** Esercizi **
**A)** Riscrivi in forma più breve il paragrafo del brano fornito che inizia con "Nell’organizzare le società contemporanee", conservandone i fatti principali.
**B)** Spiega in una o due frasi perché, secondo il brano fornito, l’astrazione risulta attraente.

** Brano fornito **
####
Nell’organizzare le società contemporanee,
osservano, si astrae troppo dalla concreta vita di relazione degli
esseri umani. E questa è una critica che senz’altro vale anche nei confronti
della teologia,
L’astrazione dá una sensazione di onnipotenza,
di controllo della realtà. Ma la legge della vita, invece, sostengono gli
autori, si basa sul paradosso dell’opposizione polare, dei distinti che
rimangono tali pur attraendosi, entrando in relazione. Senza questo la vita
umana soffre, ciascuno è confinato in sé, nel posto assegnatogli nello schema
astratto, In società si è soli insieme. Sarebbe questa l’origine del
male che travaglia l’Europa. Certo, riconoscono, l’organizzazione ecclesiale ha
avuto difficoltà a gestire la questione della soggettività, pur se il Vangelo,
nella predicazione di Gesù, era rivolto alla singola persona, alla sua salvezza.
Secondo gli autori, il problema principale sarebbe stato creato dalla
modernità, con la sua idea di “Io”ridotto a individuo. Un’idea che dipende
molto dalla teologia, con la sua ossessiva diffidenza verso libertà e
liberalismo. In realtà la fraternità della cristianitá antica fu
storicamente piena di orrori contro la persona e il liberalismo, di cui la democrazia è uno dei
principali frutti, si proporre di liberarne le società moderne.
####
(Estratti del dataset)
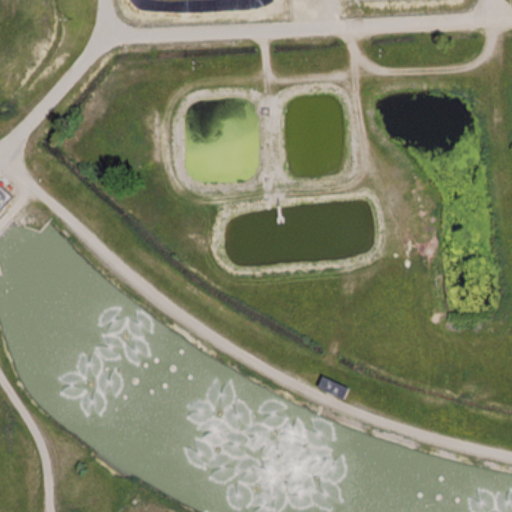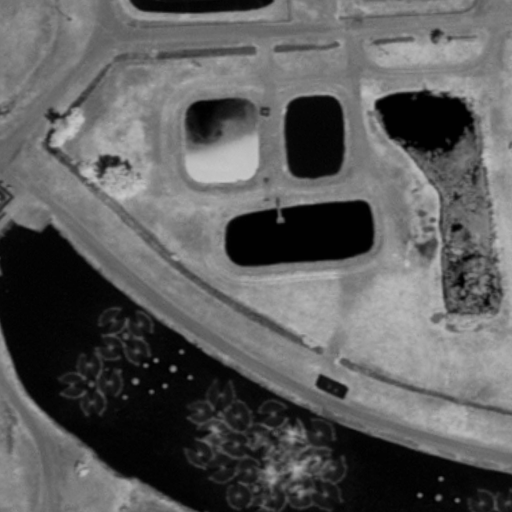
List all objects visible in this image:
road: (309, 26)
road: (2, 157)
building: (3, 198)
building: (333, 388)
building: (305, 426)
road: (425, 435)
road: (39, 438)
####
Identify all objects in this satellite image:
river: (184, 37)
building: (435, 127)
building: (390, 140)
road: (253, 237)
####
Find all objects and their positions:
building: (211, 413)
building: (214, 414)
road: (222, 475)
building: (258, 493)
####
** Soluzioni **
**A)** Secondo gli autori, le società contemporanee si organizzano astraendo troppo dalla vita di relazione concreta. Questa critica vale anche per la teologia. L’astrazione dà un senso di onnipotenza e di controllo, ma la vita si fonda sull’opposizione polare: distinti che restano tali pur entrando in relazione. Senza di essa ciascuno resta chiuso in sé e in società si è soli insieme, e da qui verrebbe il male dell’Europa. L’organizzazione ecclesiale ha faticato con la soggettività, benché il Vangelo si rivolgesse alla singola persona. Il problema principale sarebbe però nato dalla modernità, con l’“Io” ridotto a individuo, un’idea che dipende molto dalla teologia e dalla sua diffidenza verso libertà e liberalismo. In realtà la fraternità della cristianità antica fu piena di orrori contro la persona, e il liberalismo, di cui la democrazia è un frutto, mira a liberarne le società moderne.

**B)** L’astrazione risulta attraente perché dà una sensazione di onnipotenza, cioè di controllo della realtà.